An alpha particle is kept in an electric field of $15 \times 10^{4} NC^{-1}$ . Calculate the force on the particle. An electron is separated from a proton through a distance of $0.53 A$. Calculate electric field at the location of electrons​.

Answer 1

We have an alpha particle having charge equal to twice of that electron. It is placed in an electric field and then electric force is the product of charge and electric field. Distance between electron and proton is given, we can find the electric field due to proton at the location of the electron.

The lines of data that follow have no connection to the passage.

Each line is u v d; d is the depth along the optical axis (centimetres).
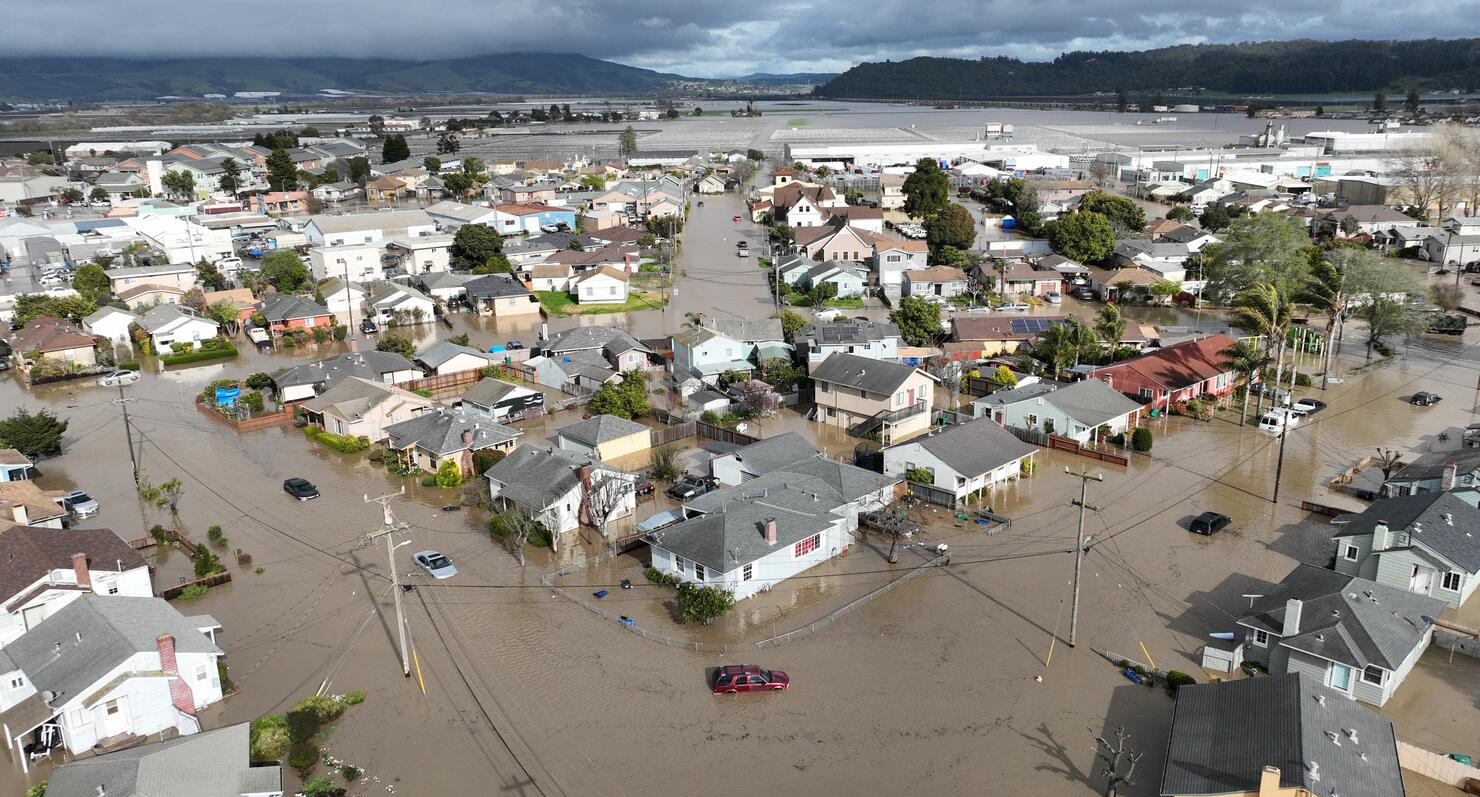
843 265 11969
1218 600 4691
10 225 14575
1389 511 4862
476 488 5988
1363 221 14425
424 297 10862
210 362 9500
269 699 4034
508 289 11200
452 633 4506
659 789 3453
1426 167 16638
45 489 6250
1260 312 7569
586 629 4531
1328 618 3972
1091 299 11431
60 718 3625
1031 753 3612
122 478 6469
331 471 6575
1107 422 6869
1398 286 9000
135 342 9988
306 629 4566
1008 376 7906
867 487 5575
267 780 3234
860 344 8269
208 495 6178
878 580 4947
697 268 13350
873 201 18600
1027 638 4394
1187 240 13350
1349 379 8312
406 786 3484
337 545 5444
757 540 4791
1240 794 3041
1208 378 7694
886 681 4084
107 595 4288
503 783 3497
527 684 4103
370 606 4766
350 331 10400
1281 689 3428
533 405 7512
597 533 5538
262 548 5422
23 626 4256
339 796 3425
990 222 16262
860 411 7062
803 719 3841
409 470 6475
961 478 5844
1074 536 5412
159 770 3128
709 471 6259
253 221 16538
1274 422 7031
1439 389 7994
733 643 4394
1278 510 5706
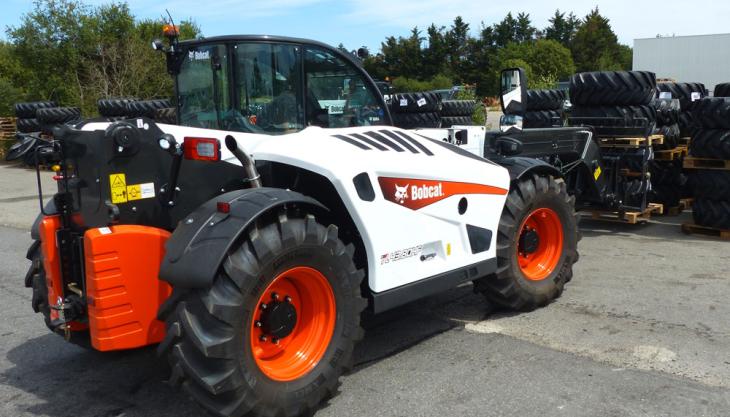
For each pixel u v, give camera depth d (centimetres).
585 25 6900
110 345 303
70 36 2606
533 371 369
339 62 412
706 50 2861
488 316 466
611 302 486
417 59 6512
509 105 496
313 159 334
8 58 2892
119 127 304
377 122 443
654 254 633
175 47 400
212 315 279
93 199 312
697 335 416
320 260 316
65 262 338
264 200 300
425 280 382
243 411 289
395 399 342
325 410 332
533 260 482
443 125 1254
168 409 346
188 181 335
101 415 342
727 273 557
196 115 402
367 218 345
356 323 336
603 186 715
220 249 281
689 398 330
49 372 400
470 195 407
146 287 311
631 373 361
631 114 725
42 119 1514
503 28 6506
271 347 321
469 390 348
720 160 681
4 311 525
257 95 383
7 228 892
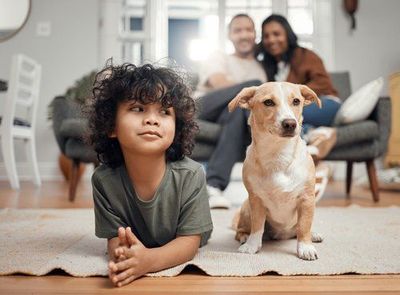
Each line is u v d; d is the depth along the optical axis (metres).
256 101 0.97
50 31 3.84
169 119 0.85
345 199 2.28
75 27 3.85
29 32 3.84
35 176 3.12
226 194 2.55
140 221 0.92
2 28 3.83
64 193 2.55
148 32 4.00
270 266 0.84
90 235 1.18
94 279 0.79
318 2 3.88
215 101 2.04
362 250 0.99
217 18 4.09
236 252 0.98
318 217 1.55
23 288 0.73
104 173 0.91
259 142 0.96
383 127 2.12
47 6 3.84
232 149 1.96
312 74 2.26
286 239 1.14
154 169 0.86
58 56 3.85
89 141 0.93
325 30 3.87
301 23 4.02
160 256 0.81
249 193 0.99
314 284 0.75
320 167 1.86
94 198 0.92
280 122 0.91
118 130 0.84
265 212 1.00
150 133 0.81
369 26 3.78
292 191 0.94
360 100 2.04
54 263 0.85
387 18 3.78
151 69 0.86
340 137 2.04
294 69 2.30
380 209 1.78
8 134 2.76
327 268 0.83
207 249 1.03
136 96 0.80
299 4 4.02
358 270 0.81
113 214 0.91
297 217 1.00
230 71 2.41
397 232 1.23
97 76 0.90
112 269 0.73
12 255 0.93
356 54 3.79
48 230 1.26
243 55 2.46
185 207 0.90
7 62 3.83
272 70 2.40
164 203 0.88
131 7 4.10
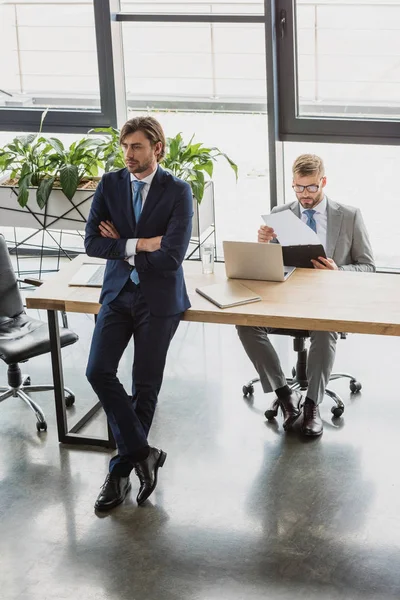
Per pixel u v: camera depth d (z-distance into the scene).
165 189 3.69
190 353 5.16
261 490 3.79
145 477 3.69
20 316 4.57
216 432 4.28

Complete step-by-step solution:
Given: Electric field, $E=15 \times 10^{4} NC^{-1}$
Charge on alpha particle, $q = 2e =2 \times 1.6 \times 10^{-19} = 3.2 \times 10^{-19} C$
We have to find the force on a particle. It is given by –
$F=qE$
$\implies F =3.2 \times 10^{-19} \times 15 \times 10^{4}$
$\implies F = 4.8 \times 10^{-14}$ N
Distance between electron and proton, r is $0.53 A$.
Electric field is given by-
$E=\dfrac{K q_{e}}{r^{2}}$
Where, $q_{e}$ is the electron charge.
$q_{e} = 1.6 \times 10^{-19}$
$r = 0.53 \times 10^{-10} m$
$K=9 \times 10^{9} N m^{2} C^{-2}$
After putting all values, we get-
$E=\dfrac{9 \times 10^{9} \times 1.6 \times 10^{-19} }{\left(0.53 \times 10^{-10} \right)^{2}}$
$\implies E = 5.12 \times 10^{11} N C^{-1}$
Hence, the electric force on the particle is $4.8 \times 10^{-14}$ N and the electric field at the location of the electron​ is $5.12 \times 10^{11} N C^{-1}$.

Additional Information: - Lines of force begin from a positive charge and end to a negative charge and Electric lines of force are always perpendicular to the surface of the charged body. Two electric lines of force cannot meet each other. There are no lines of force inside the conductor. The tangent to the line of force indicates the direction of the electric field and electric force.

Note: The significance of repulsion or attraction within charged objects is the electric force. Electric field due to a point charge is pointed away from charge if it is positive, and if it is negative then pointed towards the charge, and its magnitude decreases with the square of inverse the distance from the charge.